◆ **Work instruction**:
Put every line of the entries below into a Markdown table, one line per row, with the columns Row and Entry line. Number the rows in order and leave out blank lines.

____________________

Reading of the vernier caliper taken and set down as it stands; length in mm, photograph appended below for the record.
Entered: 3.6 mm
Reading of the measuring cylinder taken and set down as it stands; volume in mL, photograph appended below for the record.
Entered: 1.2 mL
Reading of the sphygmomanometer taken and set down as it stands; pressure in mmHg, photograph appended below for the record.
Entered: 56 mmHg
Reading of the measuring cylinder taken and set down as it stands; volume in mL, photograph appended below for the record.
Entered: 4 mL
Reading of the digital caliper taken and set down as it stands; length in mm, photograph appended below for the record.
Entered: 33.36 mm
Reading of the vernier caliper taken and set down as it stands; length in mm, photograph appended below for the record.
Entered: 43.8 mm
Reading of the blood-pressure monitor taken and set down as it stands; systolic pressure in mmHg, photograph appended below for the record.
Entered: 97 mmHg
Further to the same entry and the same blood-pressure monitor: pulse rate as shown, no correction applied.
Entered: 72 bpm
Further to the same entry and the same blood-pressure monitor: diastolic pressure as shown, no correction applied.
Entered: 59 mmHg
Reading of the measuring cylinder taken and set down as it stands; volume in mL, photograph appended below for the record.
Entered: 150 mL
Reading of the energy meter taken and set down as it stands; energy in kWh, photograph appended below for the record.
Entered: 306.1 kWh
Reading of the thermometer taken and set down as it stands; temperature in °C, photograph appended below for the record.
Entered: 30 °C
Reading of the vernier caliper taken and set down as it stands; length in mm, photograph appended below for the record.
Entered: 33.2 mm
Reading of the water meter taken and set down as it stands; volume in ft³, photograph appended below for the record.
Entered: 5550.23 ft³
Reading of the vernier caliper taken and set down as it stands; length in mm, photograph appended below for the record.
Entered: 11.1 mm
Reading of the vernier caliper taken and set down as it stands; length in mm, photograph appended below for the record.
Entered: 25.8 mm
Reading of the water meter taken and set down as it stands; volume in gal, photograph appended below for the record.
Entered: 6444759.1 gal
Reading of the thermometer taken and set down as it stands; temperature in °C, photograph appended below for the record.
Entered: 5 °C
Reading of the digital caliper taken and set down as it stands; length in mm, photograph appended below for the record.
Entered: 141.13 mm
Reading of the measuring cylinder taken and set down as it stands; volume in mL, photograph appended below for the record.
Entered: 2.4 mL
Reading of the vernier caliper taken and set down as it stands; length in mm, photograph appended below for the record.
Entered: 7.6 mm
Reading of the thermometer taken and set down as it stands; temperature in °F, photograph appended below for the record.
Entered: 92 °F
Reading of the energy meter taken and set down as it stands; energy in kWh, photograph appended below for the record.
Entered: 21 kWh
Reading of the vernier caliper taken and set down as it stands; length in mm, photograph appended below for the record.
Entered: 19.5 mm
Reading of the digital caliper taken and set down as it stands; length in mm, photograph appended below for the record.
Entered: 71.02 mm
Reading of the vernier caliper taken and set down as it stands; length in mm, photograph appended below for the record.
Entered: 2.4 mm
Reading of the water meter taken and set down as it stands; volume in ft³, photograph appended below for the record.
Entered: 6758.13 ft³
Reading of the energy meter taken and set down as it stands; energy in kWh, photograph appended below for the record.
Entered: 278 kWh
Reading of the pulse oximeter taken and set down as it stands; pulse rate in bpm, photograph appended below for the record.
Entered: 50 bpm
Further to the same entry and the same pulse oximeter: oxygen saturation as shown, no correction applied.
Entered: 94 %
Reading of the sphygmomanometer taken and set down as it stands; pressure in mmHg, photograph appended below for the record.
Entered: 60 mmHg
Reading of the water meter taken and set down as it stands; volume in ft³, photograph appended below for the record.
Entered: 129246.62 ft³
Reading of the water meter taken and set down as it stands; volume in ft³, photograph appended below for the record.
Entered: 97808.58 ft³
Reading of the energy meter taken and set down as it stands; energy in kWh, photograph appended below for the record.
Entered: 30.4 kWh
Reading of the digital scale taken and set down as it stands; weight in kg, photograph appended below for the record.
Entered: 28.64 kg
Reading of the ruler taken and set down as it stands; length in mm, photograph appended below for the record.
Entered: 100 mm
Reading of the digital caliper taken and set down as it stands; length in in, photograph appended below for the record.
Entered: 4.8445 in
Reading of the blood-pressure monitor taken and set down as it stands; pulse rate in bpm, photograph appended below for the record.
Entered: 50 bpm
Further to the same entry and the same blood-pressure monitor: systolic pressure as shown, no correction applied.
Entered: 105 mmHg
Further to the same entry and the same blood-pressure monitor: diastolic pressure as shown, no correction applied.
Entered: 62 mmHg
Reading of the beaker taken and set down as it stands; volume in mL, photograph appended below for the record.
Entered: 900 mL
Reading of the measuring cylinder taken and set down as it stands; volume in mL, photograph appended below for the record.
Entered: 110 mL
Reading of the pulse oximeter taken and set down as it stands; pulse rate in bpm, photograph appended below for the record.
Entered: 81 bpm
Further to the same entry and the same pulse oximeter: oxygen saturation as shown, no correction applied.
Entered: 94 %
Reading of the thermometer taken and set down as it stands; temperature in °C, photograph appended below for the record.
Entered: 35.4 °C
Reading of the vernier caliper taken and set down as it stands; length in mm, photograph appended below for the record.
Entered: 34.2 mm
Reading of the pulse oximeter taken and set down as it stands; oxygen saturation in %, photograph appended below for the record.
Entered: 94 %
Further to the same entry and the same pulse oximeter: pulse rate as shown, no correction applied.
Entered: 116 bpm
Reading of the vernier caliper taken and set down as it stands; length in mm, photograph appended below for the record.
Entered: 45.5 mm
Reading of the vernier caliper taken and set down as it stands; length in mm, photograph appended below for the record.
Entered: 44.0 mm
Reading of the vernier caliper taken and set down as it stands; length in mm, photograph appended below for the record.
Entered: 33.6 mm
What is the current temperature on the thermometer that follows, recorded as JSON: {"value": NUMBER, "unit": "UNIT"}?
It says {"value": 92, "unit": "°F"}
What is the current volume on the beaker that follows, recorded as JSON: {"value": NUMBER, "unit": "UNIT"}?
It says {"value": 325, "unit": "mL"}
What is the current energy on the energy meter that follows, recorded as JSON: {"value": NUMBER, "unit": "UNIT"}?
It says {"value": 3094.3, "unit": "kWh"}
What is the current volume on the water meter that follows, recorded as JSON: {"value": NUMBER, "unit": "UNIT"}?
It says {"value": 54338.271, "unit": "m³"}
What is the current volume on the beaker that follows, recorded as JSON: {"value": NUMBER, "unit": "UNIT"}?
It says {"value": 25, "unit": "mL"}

____________________

◆ **Finished exercise**:
| Row | Entry line |
|---|---|
| 1 | Reading of the vernier caliper taken and set down as it stands; length in mm, photograph appended below for the record. |
| 2 | Entered: 3.6 mm |
| 3 | Reading of the measuring cylinder taken and set down as it stands; volume in mL, photograph appended below for the record. |
| 4 | Entered: 1.2 mL |
| 5 | Reading of the sphygmomanometer taken and set down as it stands; pressure in mmHg, photograph appended below for the record. |
| 6 | Entered: 56 mmHg |
| 7 | Reading of the measuring cylinder taken and set down as it stands; volume in mL, photograph appended below for the record. |
| 8 | Entered: 4 mL |
| 9 | Reading of the digital caliper taken and set down as it stands; length in mm, photograph appended below for the record. |
| 10 | Entered: 33.36 mm |
| 11 | Reading of the vernier caliper taken and set down as it stands; length in mm, photograph appended below for the record. |
| 12 | Entered: 43.8 mm |
| 13 | Reading of the blood-pressure monitor taken and set down as it stands; systolic pressure in mmHg, photograph appended below for the record. |
| 14 | Entered: 97 mmHg |
| 15 | Further to the same entry and the same blood-pressure monitor: pulse rate as shown, no correction applied. |
| 16 | Entered: 72 bpm |
| 17 | Further to the same entry and the same blood-pressure monitor: diastolic pressure as shown, no correction applied. |
| 18 | Entered: 59 mmHg |
| 19 | Reading of the measuring cylinder taken and set down as it stands; volume in mL, photograph appended below for the record. |
| 20 | Entered: 150 mL |
| 21 | Reading of the energy meter taken and set down as it stands; energy in kWh, photograph appended below for the record. |
| 22 | Entered: 306.1 kWh |
| 23 | Reading of the thermometer taken and set down as it stands; temperature in °C, photograph appended below for the record. |
| 24 | Entered: 30 °C |
| 25 | Reading of the vernier caliper taken and set down as it stands; length in mm, photograph appended below for the record. |
| 26 | Entered: 33.2 mm |
| 27 | Reading of the water meter taken and set down as it stands; volume in ft³, photograph appended below for the record. |
| 28 | Entered: 5550.23 ft³ |
| 29 | Reading of the vernier caliper taken and set down as it stands; length in mm, photograph appended below for the record. |
| 30 | Entered: 11.1 mm |
| 31 | Reading of the vernier caliper taken and set down as it stands; length in mm, photograph appended below for the record. |
| 32 | Entered: 25.8 mm |
| 33 | Reading of the water meter taken and set down as it stands; volume in gal, photograph appended below for the record. |
| 34 | Entered: 6444759.1 gal |
| 35 | Reading of the thermometer taken and set down as it stands; temperature in °C, photograph appended below for the record. |
| 36 | Entered: 5 °C |
| 37 | Reading of the digital caliper taken and set down as it stands; length in mm, photograph appended below for the record. |
| 38 | Entered: 141.13 mm |
| 39 | Reading of the measuring cylinder taken and set down as it stands; volume in mL, photograph appended below for the record. |
| 40 | Entered: 2.4 mL |
| 41 | Reading of the vernier caliper taken and set down as it stands; length in mm, photograph appended below for the record. |
| 42 | Entered: 7.6 mm |
| 43 | Reading of the thermometer taken and set down as it stands; temperature in °F, photograph appended below for the record. |
| 44 | Entered: 92 °F |
| 45 | Reading of the energy meter taken and set down as it stands; energy in kWh, photograph appended below for the record. |
| 46 | Entered: 21 kWh |
| 47 | Reading of the vernier caliper taken and set down as it stands; length in mm, photograph appended below for the record. |
| 48 | Entered: 19.5 mm |
| 49 | Reading of the digital caliper taken and set down as it stands; length in mm, photograph appended below for the record. |
| 50 | Entered: 71.02 mm |
| 51 | Reading of the vernier caliper taken and set down as it stands; length in mm, photograph appended below for the record. |
| 52 | Entered: 2.4 mm |
| 53 | Reading of the water meter taken and set down as it stands; volume in ft³, photograph appended below for the record. |
| 54 | Entered: 6758.13 ft³ |
| 55 | Reading of the energy meter taken and set down as it stands; energy in kWh, photograph appended below for the record. |
| 56 | Entered: 278 kWh |
| 57 | Reading of the pulse oximeter taken and set down as it stands; pulse rate in bpm, photograph appended below for the record. |
| 58 | Entered: 50 bpm |
| 59 | Further to the same entry and the same pulse oximeter: oxygen saturation as shown, no correction applied. |
| 60 | Entered: 94 % |
| 61 | Reading of the sphygmomanometer taken and set down as it stands; pressure in mmHg, photograph appended below for the record. |
| 62 | Entered: 60 mmHg |
| 63 | Reading of the water meter taken and set down as it stands; volume in ft³, photograph appended below for the record. |
| 64 | Entered: 129246.62 ft³ |
| 65 | Reading of the water meter taken and set down as it stands; volume in ft³, photograph appended below for the record. |
| 66 | Entered: 97808.58 ft³ |
| 67 | Reading of the energy meter taken and set down as it stands; energy in kWh, photograph appended below for the record. |
| 68 | Entered: 30.4 kWh |
| 69 | Reading of the digital scale taken and set down as it stands; weight in kg, photograph appended below for the record. |
| 70 | Entered: 28.64 kg |
| 71 | Reading of the ruler taken and set down as it stands; length in mm, photograph appended below for the record. |
| 72 | Entered: 100 mm |
| 73 | Reading of the digital caliper taken and set down as it stands; length in in, photograph appended below for the record. |
| 74 | Entered: 4.8445 in |
| 75 | Reading of the blood-pressure monitor taken and set down as it stands; pulse rate in bpm, photograph appended below for the record. |
| 76 | Entered: 50 bpm |
| 77 | Further to the same entry and the same blood-pressure monitor: systolic pressure as shown, no correction applied. |
| 78 | Entered: 105 mmHg |
| 79 | Further to the same entry and the same blood-pressure monitor: diastolic pressure as shown, no correction applied. |
| 80 | Entered: 62 mmHg |
| 81 | Reading of the beaker taken and set down as it stands; volume in mL, photograph appended below for the record. |
| 82 | Entered: 900 mL |
| 83 | Reading of the measuring cylinder taken and set down as it stands; volume in mL, photograph appended below for the record. |
| 84 | Entered: 110 mL |
| 85 | Reading of the pulse oximeter taken and set down as it stands; pulse rate in bpm, photograph appended below for the record. |
| 86 | Entered: 81 bpm |
| 87 | Further to the same entry and the same pulse oximeter: oxygen saturation as shown, no correction applied. |
| 88 | Entered: 94 % |
| 89 | Reading of the thermometer taken and set down as it stands; temperature in °C, photograph appended below for the record. |
| 90 | Entered: 35.4 °C |
| 91 | Reading of the vernier caliper taken and set down as it stands; length in mm, photograph appended below for the record. |
| 92 | Entered: 34.2 mm |
| 93 | Reading of the pulse oximeter taken and set down as it stands; oxygen saturation in %, photograph appended below for the record. |
| 94 | Entered: 94 % |
| 95 | Further to the same entry and the same pulse oximeter: pulse rate as shown, no correction applied. |
| 96 | Entered: 116 bpm |
| 97 | Reading of the vernier caliper taken and set down as it stands; length in mm, photograph appended below for the record. |
| 98 | Entered: 45.5 mm |
| 99 | Reading of the vernier caliper taken and set down as it stands; length in mm, photograph appended below for the record. |
| 100 | Entered: 44.0 mm |
| 101 | Reading of the vernier caliper taken and set down as it stands; length in mm, photograph appended below for the record. |
| 102 | Entered: 33.6 mm |
| 103 | What is the current temperature on the thermometer that follows, recorded as JSON: {"value": NUMBER, "unit": "UNIT"}? |
| 104 | It says {"value": 92, "unit": "°F"} |
| 105 | What is the current volume on the beaker that follows, recorded as JSON: {"value": NUMBER, "unit": "UNIT"}? |
| 106 | It says {"value": 325, "unit": "mL"} |
| 107 | What is the current energy on the energy meter that follows, recorded as JSON: {"value": NUMBER, "unit": "UNIT"}? |
| 108 | It says {"value": 3094.3, "unit": "kWh"} |
| 109 | What is the current volume on the water meter that follows, recorded as JSON: {"value": NUMBER, "unit": "UNIT"}? |
| 110 | It says {"value": 54338.271, "unit": "m³"} |
| 111 | What is the current volume on the beaker that follows, recorded as JSON: {"value": NUMBER, "unit": "UNIT"}? |
| 112 | It says {"value": 25, "unit": "mL"} |